3 months today since I suffered my stroke. Life has changed, how could it not? You don’t go to the brink of death and back without a deep part of you being effected. I’m more tolerant, understanding and take time for the little things just a bit more. Don’t get me wrong, I can still bitch about stupid things that piss me off. The laundry and dishes still pile high and I wonder can’t I just have a break but then I remember what that actually truly felt like. To be locked in my body full aware of my surroundings but only able to communicate with a thumbs up. If I had any doubts about how sick I was that day the doctor who saved my life explained to me today without treatment in a timely manner 90% die with the kind of stroke I had.
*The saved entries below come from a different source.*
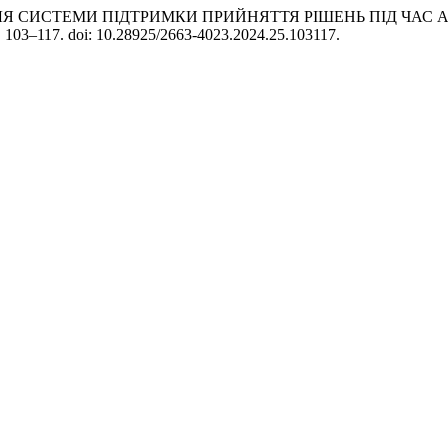
Ж ДЛЯ СИСТЕМИ ПІДТРИМКИ ПРИЙНЯТТЯ РІШЕНЬ ПІД ЧАС 
с. 103–117. doi: 10.28925/2663-4023.2024.25.103117.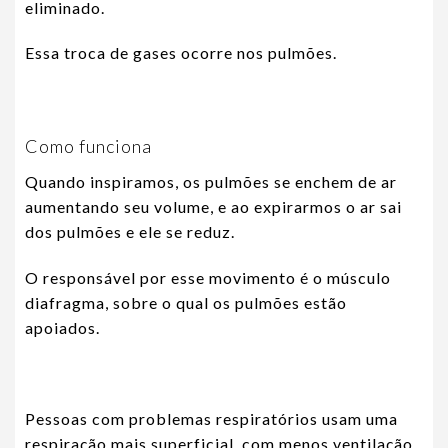
eliminado.
Essa troca de gases ocorre nos pulmões.
Como funciona
Quando inspiramos, os pulmões se enchem de ar
aumentando seu volume, e ao expirarmos o ar sai
dos pulmões e ele se reduz.
O responsável por esse movimento é o músculo
diafragma, sobre o qual os pulmões estão
apoiados.
Pessoas com problemas respiratórios usam uma
respiração mais superficial, com menos ventilação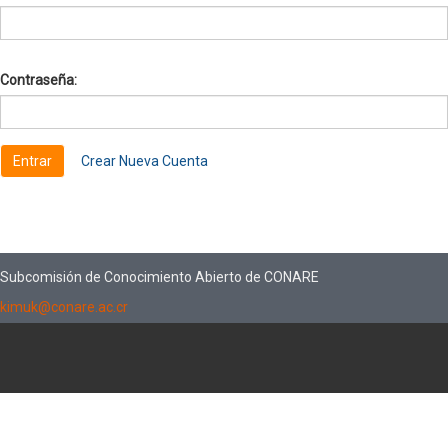
Contraseña:
Crear Nueva Cuenta
Subcomisión de Conocimiento Abierto de CONARE
kimuk@conare.ac.cr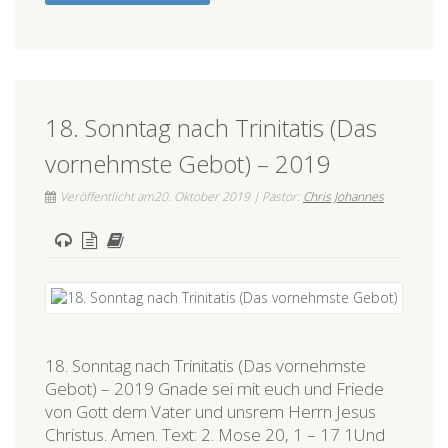
18. Sonntag nach Trinitatis (Das
vornehmste Gebot) – 2019
Veröffentlicht am20. Oktober 2019 | Pastor:
Chris Johannes
18. Sonntag nach Trinitatis (Das vornehmste
Gebot) – 2019 Gnade sei mit euch und Friede
von Gott dem Vater und unsrem Herrn Jesus
Christus. Amen. Text: 2. Mose 20, 1 – 17 1Und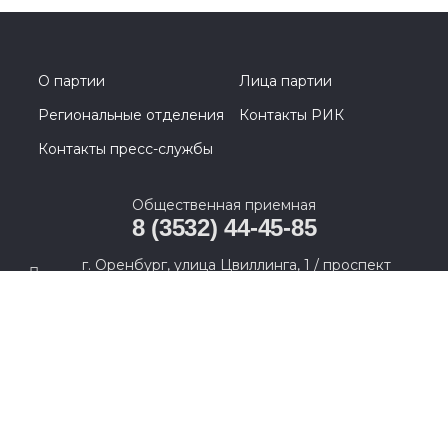
О партии
Лица партии
Региональные отделения
Контакты РИК
Контакты пресс-службы
Общественная приемная
8 (3532) 44-45-85
г. Оренбург, улица Цвиллинга, 1 / проспект
Парковый, 2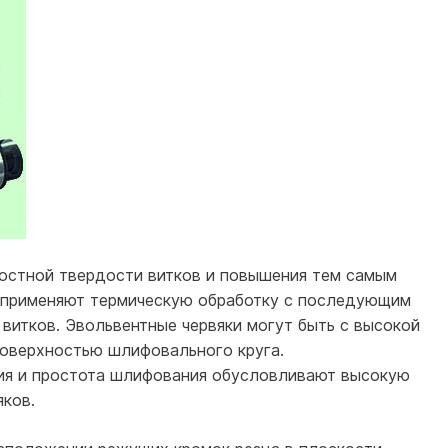
остной твердости витков и повышения тем самым
и применяют термическую обработку с последующим
витков. Эвольвентные червяки могут быть с высокой
оверхностью шлифовального круга.
ия и простота шлифования обусловливают высокую
ков.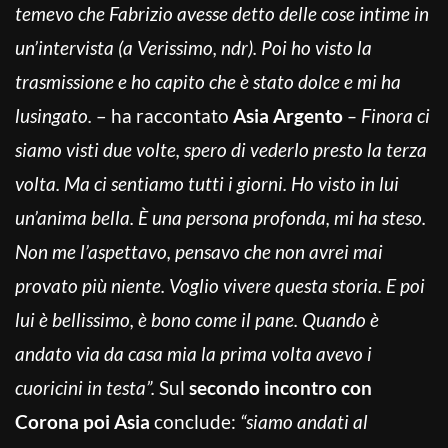
temevo che Fabrizio avesse detto delle cose intime in
un’intervista (a Verissimo, ndr). Poi ho visto la
trasmissione e ho capito che è stato dolce e mi ha
lusingato.
– ha raccontato
Asia Argento
– Finora ci
siamo visti due volte, spero di vederlo presto la terza
volta. Ma ci sentiamo tutti i giorni. Ho visto in lui
un’anima bella. È una persona profonda, mi ha steso.
Non me l’aspettavo, pensavo che non avrei mai
provato più niente. Voglio vivere questa storia. E poi
lui è bellissimo, è bono come il pane. Quando è
andato via da casa mia la prima volta avevo i
cuoricini in testa”.
Sul
secondo incontro con
Corona poi Asia
conclude:
“siamo andati al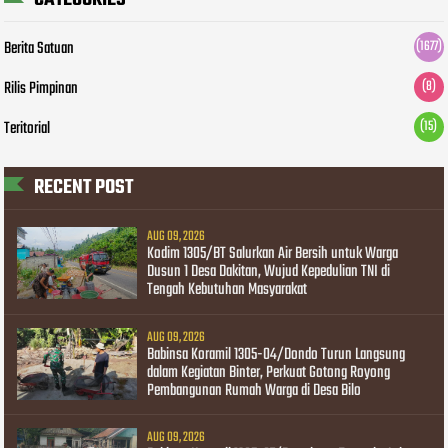
Berita Satuan
(1677)
Rilis Pimpinan
(8)
Teritorial
(15)
RECENT POST
AUG 09, 2026
Kodim 1305/BT Salurkan Air Bersih untuk Warga
Dusun 1 Desa Dakitan, Wujud Kepedulian TNI di
Tengah Kebutuhan Masyarakat
AUG 09, 2026
Babinsa Koramil 1305-04/Dondo Turun Langsung
dalam Kegiatan Binter, Perkuat Gotong Royong
Pembangunan Rumah Warga di Desa Bilo
AUG 09, 2026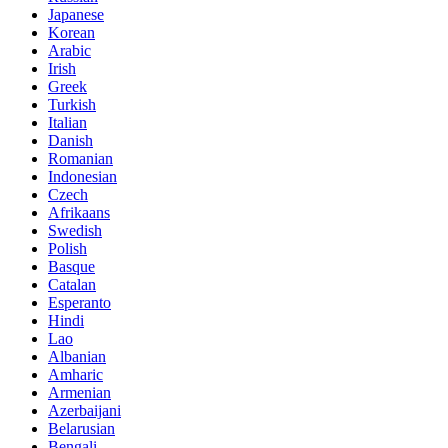
Japanese
Korean
Arabic
Irish
Greek
Turkish
Italian
Danish
Romanian
Indonesian
Czech
Afrikaans
Swedish
Polish
Basque
Catalan
Esperanto
Hindi
Lao
Albanian
Amharic
Armenian
Azerbaijani
Belarusian
Bengali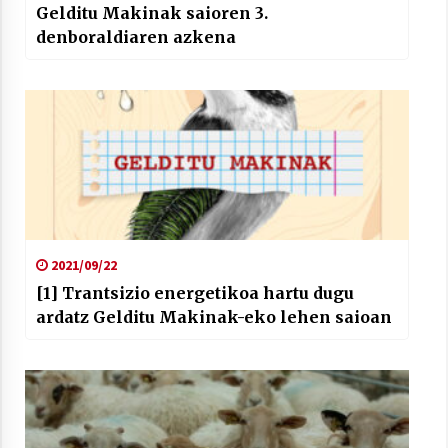
Gelditu Makinak saioren 3.
denboraldiaren azkena
2021/09/22
[1] Trantsizio energetikoa hartu dugu
ardatz Gelditu Makinak-eko lehen saioan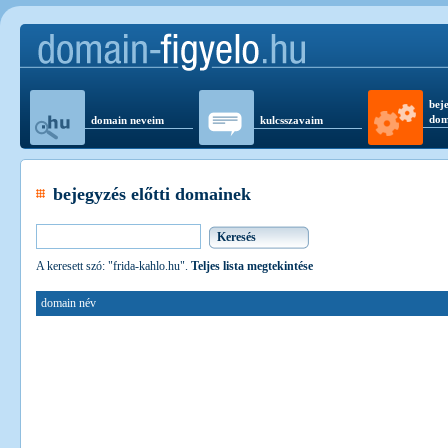
beje
dom
domain neveim
kulcsszavaim
bejegyzés előtti domainek
A keresett szó: "frida-kahlo.hu".
Teljes lista megtekintése
domain név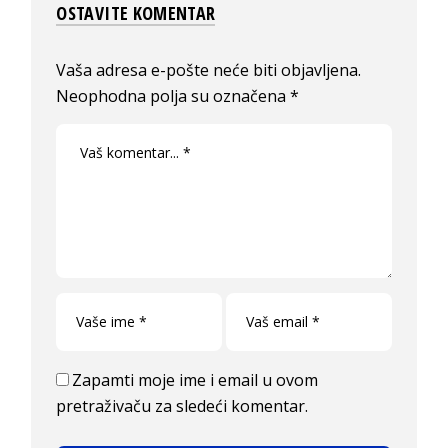
OSTAVITE KOMENTAR
Vaša adresa e-pošte neće biti objavljena.
Neophodna polja su označena
*
Zapamti moje ime i email u ovom
pretraživaču za sledeći komentar.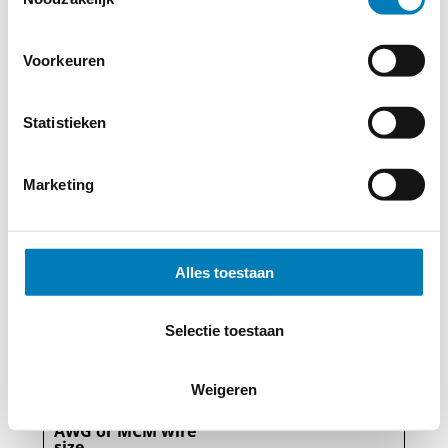
Voorkeuren
Statistieken
Omrekeningstabel AWG/mm
Marketing
AWG of MCM
afmeting
Alles toestaan
Max. stroom [ A]
bijT = 75 °C
Selectie toestaan
ø in mm
ca. ø in mm
Weigeren
AWG or MCM wire
size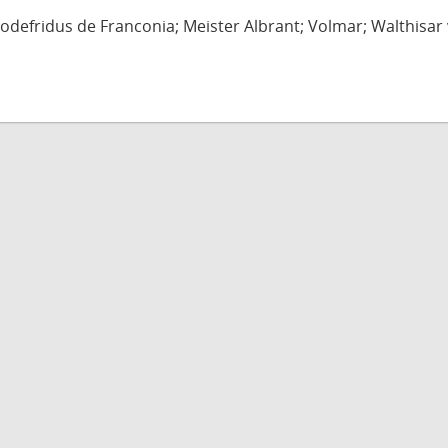
defridus de Franconia; Meister Albrant; Volmar; Walthisar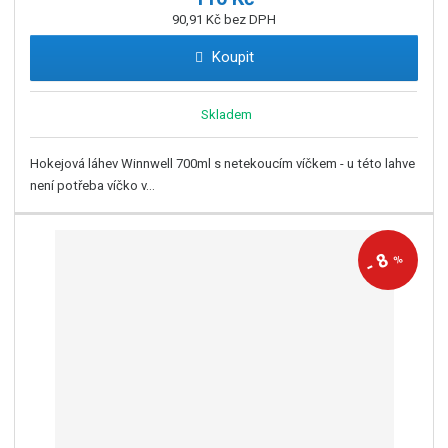
90,91 Kč bez DPH
Koupit
Skladem
Hokejová láhev Winnwell 700ml s netekoucím víčkem - u této lahve
není potřeba víčko v...
8
%
-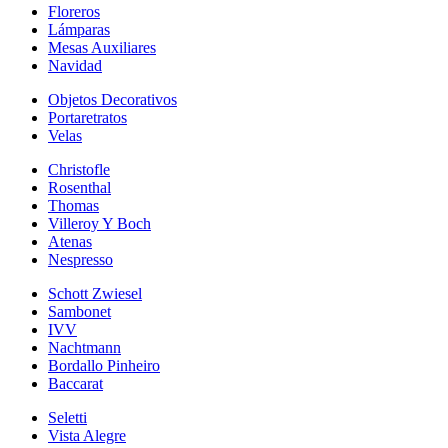
Floreros
Lámparas
Mesas Auxiliares
Navidad
Objetos Decorativos
Portaretratos
Velas
Christofle
Rosenthal
Thomas
Villeroy Y Boch
Atenas
Nespresso
Schott Zwiesel
Sambonet
IVV
Nachtmann
Bordallo Pinheiro
Baccarat
Seletti
Vista Alegre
These odds would shake anyone but rather than dwell on that fact, I prefer to think of how lucky I was.
Meeting the doctor who saved my life Associate Professor Rick Dowling
I think often of all the gorgeous people my age who don’t get a second chance at life and suffer a fate that I was so desperate to avoid. I am in awe of what a tremendous privilege I have and try not to become overwhelmed with expectations I place on myself. How can I not do something impactful with my life after being given a second chance? Then I remember I have given life to my 2 beautiful kids, I nutured and grew them inside my belly. I strive daily to show them examples on how to live, god do I stuff that up some days!! But at the end of the day when the kids give me the best cuddles in the world and say ‘I love you so much Mum and I’m so happy that you didn’t go away’ I know that I have achieved something great in this world already.